Monday, July 28, 2014

In Search of La Conquistadora, One Woman’s Journey – Part 2




In Search of La Conquistadora, One Woman’s Journey – Part 2


Conversations with Prof. Amy Remensnyder, author of La Conquistadora: The Virgin Mary and War and Peace in the Old and New Worlds, Oxford University Press, New York, 2014.


By Jeffrey Richardson


The biggest surprise for Amy Remensnyder in researching her recently-published book on the Virgin Mary was that which first drew her to the subject: the apparent contradiction of Mary’s association as much with war as with peace. Recalling her first encounter with a Madonna known as La Conquistadora, she writes:

“I first encountered La Conquistadora in the tranquil backyard of New Mexico’s most famous pilgrimage site, Chimayó . . . I was not a pilgrim but a tourist. Ill at ease being a spectator to devotion, watching people in these intimate moments as they offered fear in exchange for hope, I went outside. There, on a shady stone wall behind the sanctuary, I found La Conquistadora. She was one among a number of saints whose images were set into stone: Saint James, Saint Francis, the Virgin of Guadalupe. Their shrines dwarfed the small colored ceramic tile depicting her as a dainty Madonna clad in white and blue. Yet clearly she had her imposing side----her name was ‘La Conquistadora,’ proclaimed the blue lettering beneath the image. Disquieted, I lingered in front of the tile. Conjuring all the aggressive violence of warfare, ‘the Conqueress’ hardly seemed a suitable title for the Virgin Mary, crowned with her halo of tenderness.”

Remensnyder’s book offers a deep and far-reaching look at this Marian dichotomy and with great detail and cogence traces (among many other things) the evolution of Mary’s veneration by the Christian kings, knights and faithful foot soldiers who fought for centuries to end the Muslim occupation of the Iberian Peninsula. Indeed, it was that long line of kings that produced another surprise for Rememsnyder.

“I didn’t expect that I was going to write a book that was in large part about men and masculinity,” she recalls.

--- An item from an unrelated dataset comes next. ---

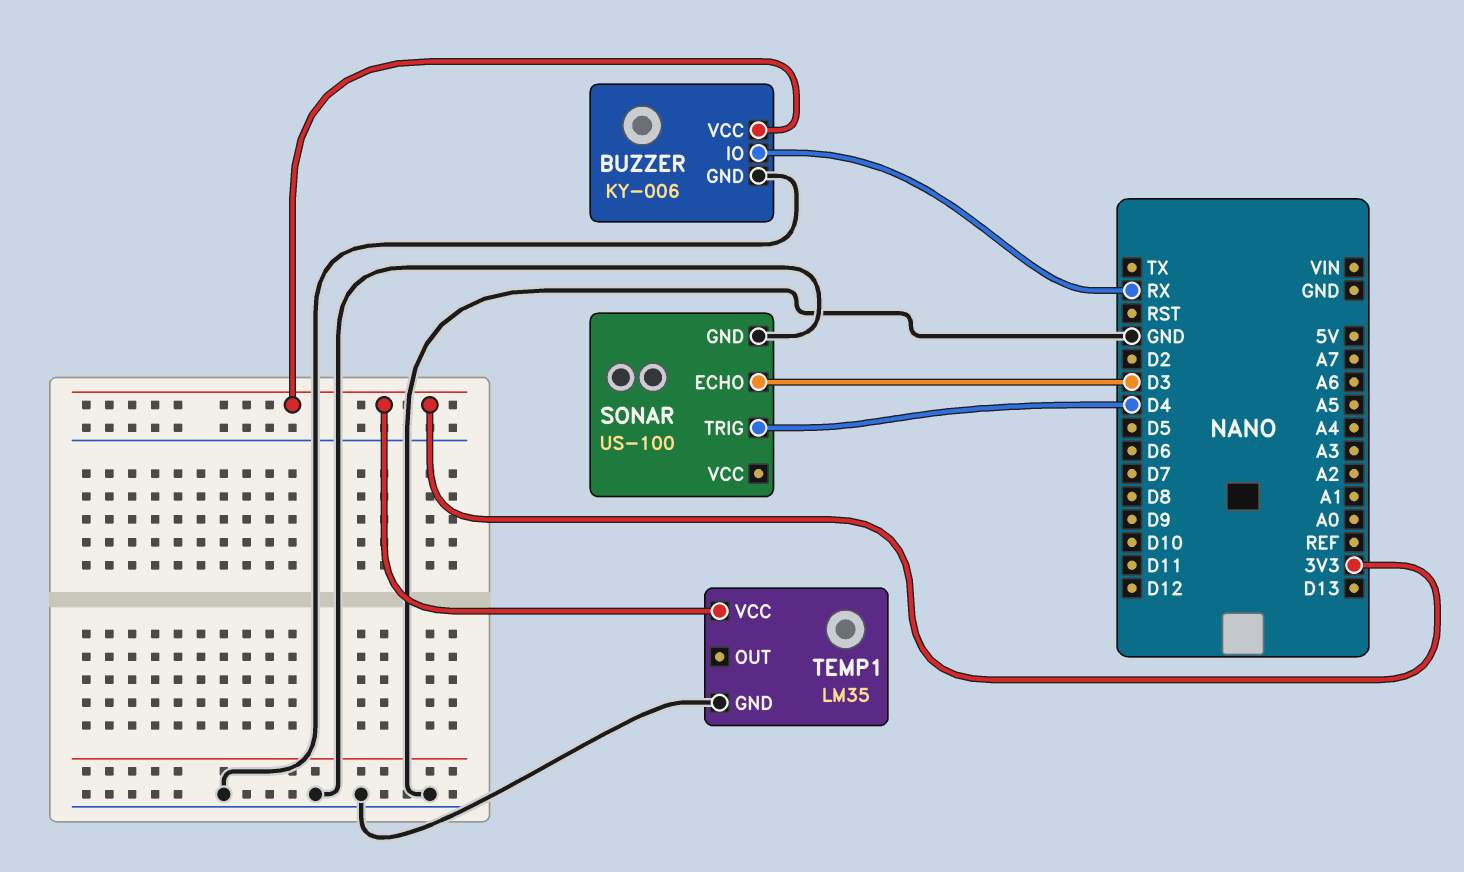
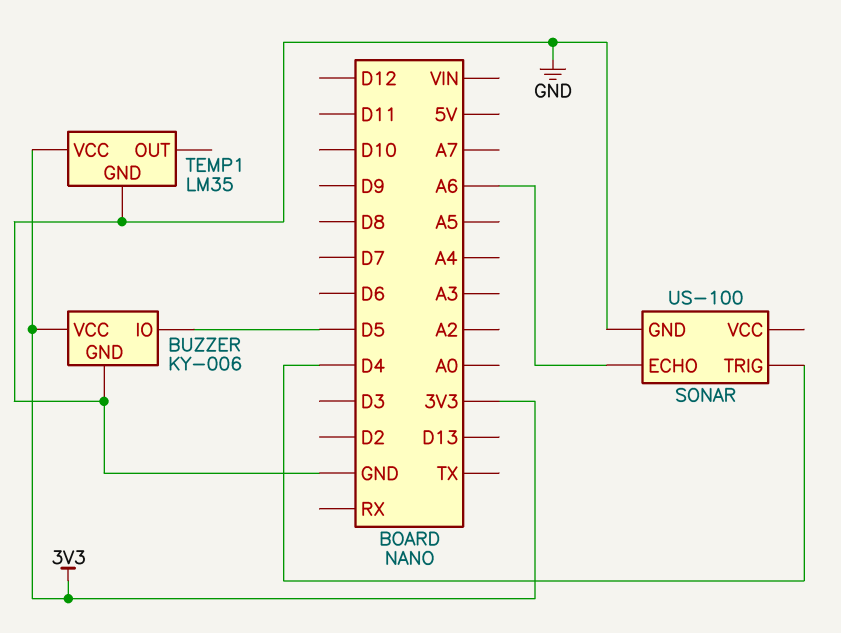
BUZZER pin IO: RX -> D5
SONAR pin ECHO: D3 -> A6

The author’s findings did not hinge solely on the prevalence of men in prominent positons of power in social, economic and military affairs, although it certainly was a man’s world in that sense. However, by careful study of the writings of the day—songs, epic poems, letters, biographical sketches, official documents and decrees—she found ample evidence that medieval Iberian conceptualizations of Mary shaped the very foundations of masculinity itself. Knights defending the faith were encouraged to see the Virgin Mary as their “lady love,” to enter into a committed relationship with her of such spiritual ecstasy and perfection than only the language of romantic love and longing could contain it. Thus, in tracking the centuries of Christian-Muslim conflict in Iberia, Remensnyder traces the gossamer boundary where medieval notions of romance and chivalry touch and intertwine the language and precepts of masculine Marian devotion in a way that is arrestingly earthy.

“Offering their love service to Mary, knights played the manly roles of faithful suitor and valiant champion. They also announced their Christian virility, for warriors often make themselves men by defending the women they cherish . . . Wartime rhetoric and propaganda, as well as the stress of combat itself, often encourage soldiers to imagine the women they love—whether wife, mother, or lover—as pure and innocent icons of the values for which they fight. For a Christian knight of medieval Iberia, what woman could more perfectly represent the purity, innocence, and moral order he was supposed to defend than Mary, embodiment of the Church, the monarchy, and the land?

“Our Lady’s Christian champions could believe they owed her military service against the Muslims because they were her vassals as well as her lovers.”

Remensnyder’s research has produced some interesting surprises for the reader, too. Surveys of Spanish history sometimes leave the impression that the centuries-long Muslim occupation of Iberia was complete and continuous and only ended when Ferdinand and Isabel drove the Saracens from Spanish shores. In fact, the epoch was marked by intense warfare punctuated by extended periods of peace, tolerance and lively commerce. The arenas of military action constantly shifted and Ferdinand and Isabel were only the last in a long line of Christian rulers who had gradually re-asserted dominion over the peninsula. Remarkably, Christian mercenaries often fought for Muslim princes (and vice versa) and Spaniards vying for pre-eminence fought among themselves as often as they did their common foe.

Ferdinand and Isabel’s success in pushing the Muslims from their last Iberian stronghold in Granada did set the stage for imperial adventures in the new world—adventures in which the Virgin Mary would figure prominently and in surprising ways.